■ **TEXTO DO EXERCÍCIO**
---

Justiça do Trabalho considerou discriminatória a dispensa de profissional que trabalhava havia quase 22 anos em hospital do Norte de Minas
A Justiça do Trabalho condenou um hospital do Norte de Minas a pagar R$ 15 mil por danos morais a uma técnica de enfermagem demitida, segundo as provas do processo, por suposta ligação com a oposição política ao prefeito.
A decisão foi tomada pela Terceira Turma do Tribunal Regional do Trabalho de Minas Gerais (TRT-MG), que manteve o entendimento da Vara do Trabalho de Januária sobre o caráter discriminatório da dispensa. O valor da indenização, inicialmente fixado em R$ 20 mil, foi reduzido para R$ 15 mil.
A profissional trabalhava havia quase 22 anos no hospital e foi dispensada sem justa causa após uma intervenção administrativa na instituição. Segundo o processo, a mudança na gestão foi acompanhada pela saída de funcionários considerados alinhados à oposição política local.
Testemunhas relataram demissões por questão política
Durante o processo, testemunhas afirmaram que vários funcionários foram demitidos naquele período por supostamente não apoiarem o então prefeito.

---

■ **MATERIAL FORNECIDO**

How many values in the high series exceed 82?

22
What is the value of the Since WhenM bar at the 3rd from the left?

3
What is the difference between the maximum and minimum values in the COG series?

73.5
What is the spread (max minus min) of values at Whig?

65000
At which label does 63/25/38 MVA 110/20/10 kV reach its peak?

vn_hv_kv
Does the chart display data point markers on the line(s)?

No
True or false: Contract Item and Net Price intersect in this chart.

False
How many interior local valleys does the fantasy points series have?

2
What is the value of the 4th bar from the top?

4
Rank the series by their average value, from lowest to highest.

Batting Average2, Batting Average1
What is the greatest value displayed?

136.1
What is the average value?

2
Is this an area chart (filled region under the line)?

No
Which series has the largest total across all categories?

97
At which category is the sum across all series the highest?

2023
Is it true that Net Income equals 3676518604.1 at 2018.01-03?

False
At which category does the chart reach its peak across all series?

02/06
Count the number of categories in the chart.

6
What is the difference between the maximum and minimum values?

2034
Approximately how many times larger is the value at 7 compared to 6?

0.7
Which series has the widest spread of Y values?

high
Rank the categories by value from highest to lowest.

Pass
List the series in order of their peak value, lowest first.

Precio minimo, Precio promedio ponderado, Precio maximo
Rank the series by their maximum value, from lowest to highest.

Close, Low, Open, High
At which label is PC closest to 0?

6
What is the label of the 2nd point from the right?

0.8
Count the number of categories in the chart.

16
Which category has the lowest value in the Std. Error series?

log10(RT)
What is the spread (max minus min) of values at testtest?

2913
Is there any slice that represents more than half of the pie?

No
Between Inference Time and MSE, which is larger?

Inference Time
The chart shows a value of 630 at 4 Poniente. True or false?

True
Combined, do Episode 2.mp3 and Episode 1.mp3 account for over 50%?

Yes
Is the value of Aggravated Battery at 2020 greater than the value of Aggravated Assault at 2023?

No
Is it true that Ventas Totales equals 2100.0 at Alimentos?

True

---

Reescreva o trecho do texto sobre a dispensa discriminatória que vai de "A profissional trabalhava" até "o então prefeito.", trocando "intervenção administrativa" por "reestruturação administrativa".

■ **CAMPO DE RESPOSTA**
A profissional trabalhava havia quase 22 anos no hospital e foi dispensada sem justa causa após uma reestruturação administrativa na instituição. Segundo o processo, a mudança na gestão foi acompanhada pela saída de funcionários considerados alinhados à oposição política local.
Testemunhas relataram demissões por questão política
Durante o processo, testemunhas afirmaram que vários funcionários foram demitidos naquele período por supostamente não apoiarem o então prefeito.